Harvard Graduate School of Education Expands Its Black Teacher Archive

The Black Teacher Archive (BTA) at the Harvard Graduate School of Education has launched a new website highlighting its growing collection of resources regarding the intellectual, political, and cultural impact of African American educators in the nineteenth and twentieth centuries.

“The Black Teacher Archive 2.0 is more user friendly for teachers, students, and researchers,” said Jarvis Givens, co-founding director of the BTA. “It invites deeper engagement by all members of the public who are curious to learn more about the lives and legacy of African American educators during the twentieth-century Black freedom struggle.”

First announced in 2020 with grant funding from the Andrew W. Mellon Foundation, the BTA was unveiled publicly in 2023. The newly revamped online archive created in partnership with Harvard’s Digital Arts + Humanities Team, contains new exhibits, curated features, and a more robust search function. Additionally, the BTA site now includes a personalized profile feature, allowing users to create their own profile and save, organize, and share resources they collect as they explore the digital portal.

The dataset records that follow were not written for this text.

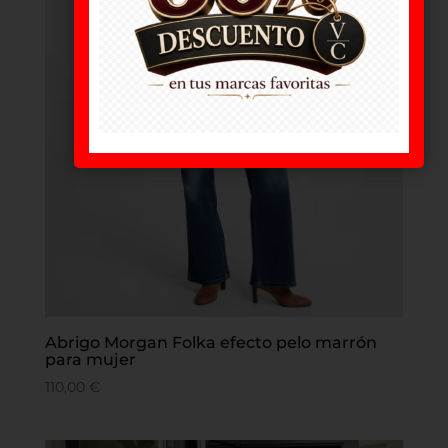
Abrigo Morgan Folka efecto pelo marrón
para mujer
110,00
€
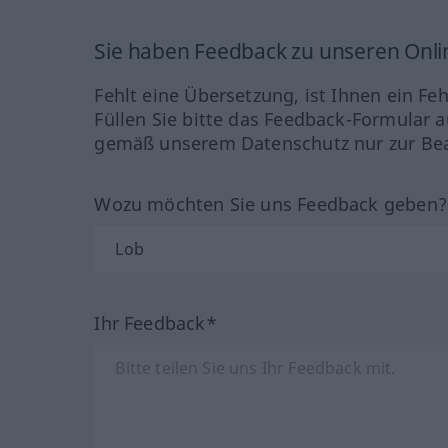
Sie haben Feedback zu unseren Onl
Fehlt eine Übersetzung, ist Ihnen ein Fe
Füllen Sie bitte das Feedback-Formular a
gemäß unserem Datenschutz nur zur Bea
Wozu möchten Sie uns Feedback geben
Ihr Feedback*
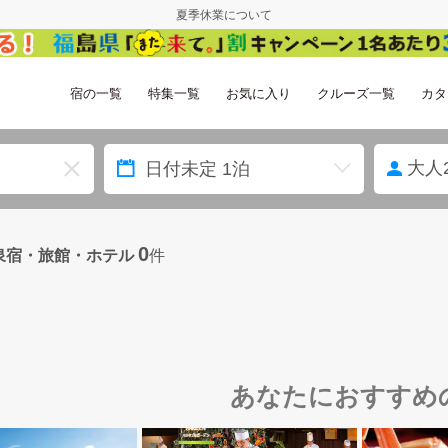
夏季休業について
宿の一覧
特集一覧
お気に入り
クルーズ一覧
カタ
大人
0
泉宿・旅館・ホテル
件
あなたにおすすめ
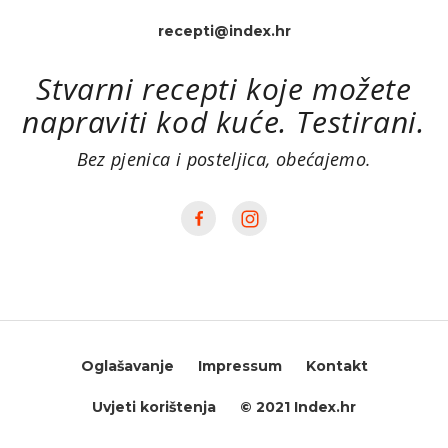
recepti@index.hr
Stvarni recepti koje možete
napraviti kod kuće. Testirani.
Bez pjenica i posteljica, obećajemo.
Oglašavanje
Impressum
Kontakt
Uvjeti korištenja
© 2021 Index.hr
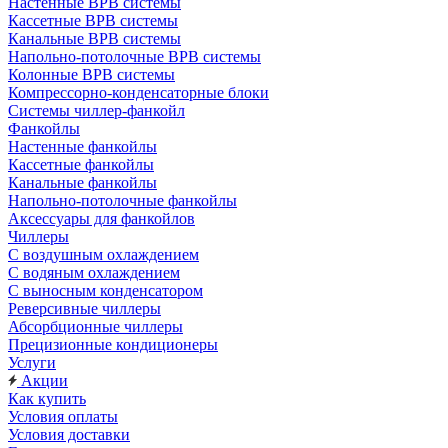
Настенные ВРВ системы
Кассетные ВРВ системы
Канальные ВРВ системы
Напольно-потолочные ВРВ системы
Колонные ВРВ системы
Компрессорно-конденсаторные блоки
Системы чиллер-фанкойл
Фанкойлы
Настенные фанкойлы
Кассетные фанкойлы
Канальные фанкойлы
Напольно-потолочные фанкойлы
Аксессуары для фанкойлов
Чиллеры
С воздушным охлаждением
С водяным охлаждением
С выносным конденсатором
Реверсивные чиллеры
Абсорбционные чиллеры
Прецизионные кондиционеры
Услуги
Акции
Как купить
Условия оплаты
Условия доставки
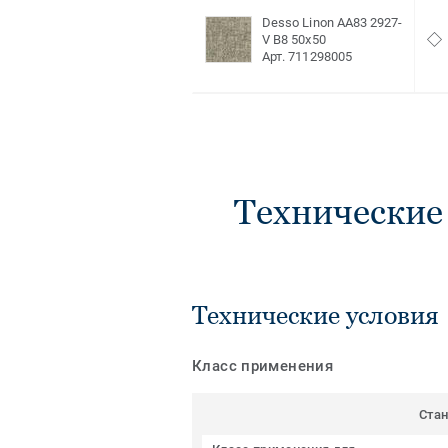
Desso Linon AA83 2927-
V B8 50x50
Арт. 711298005
Технические
Технические условия
Класс применения
Ста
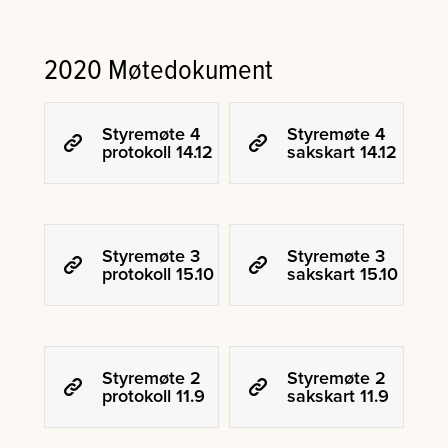
2020 Møtedokument
Styremøte 4
Styremøte 4
protokoll 14.12
sakskart 14.12
Styremøte 3
Styremøte 3
protokoll 15.10
sakskart 15.10
Styremøte 2
Styremøte 2
protokoll 11.9
sakskart 11.9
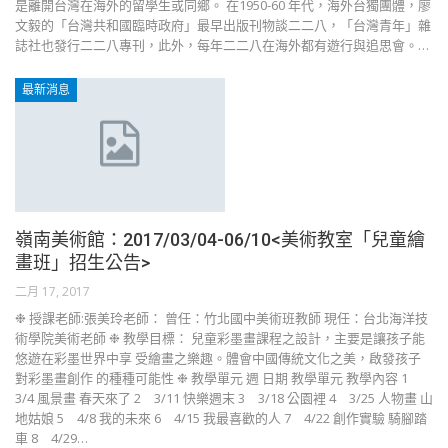
是離開台灣在海外的留學生或同鄉。 在1950-60 年代，海外台獨團體，廖
文毅的「台灣共和國臨時政府」最早出版刊物談二二八，「台灣青年」雜
誌社也發行二二八專刊，此外，每年二二八在海外都有遊行與追思會。…
最新消息
嶺南美術館：2017/03/04-06/10<美術教室「兒童繪
畫班」招生公告>
二月 17, 2017
❉ 授課老師:張美玲老師： 曾任：竹北國中美術班教師 現任：台北海洋技
術學院美術老師 ❉ 教學目標： 兒童彩墨畫課程之設計，主要是讓孩子能
悠遊在彩墨世界中享 受繪畫之樂趣。體會中國傳統文化之美，啟發孩子
對彩墨畫創作 的種種可能性 ❉ 教學單元 週 日期 教學單元 教學內容 1
3/4 風景畫 春天來了 2 3/11 快樂週末 3 3/18 公園裡 4 3/25 人物畫 山
地姑娘 5 4/8 我的未來 6 4/15 我最喜歡的人 7 4/22 創作實驗 騎腳踏
車 8 4/29…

“I hope that scholars, educators, and students experience the BTA as a source of both knowledge and inspiration. These materials are both rich and robust. You experience the resilience and passion of a people with great aspirations in the face of terrible adversity,” said Imani Perry, co-founding faculty director of the archive. “I think they offer the possibility of new ways of understanding twentieth-century African American life precisely because school is such a common ground for communities, and I believe many people will be surprised at how central schools were to the fabric of Black communities.”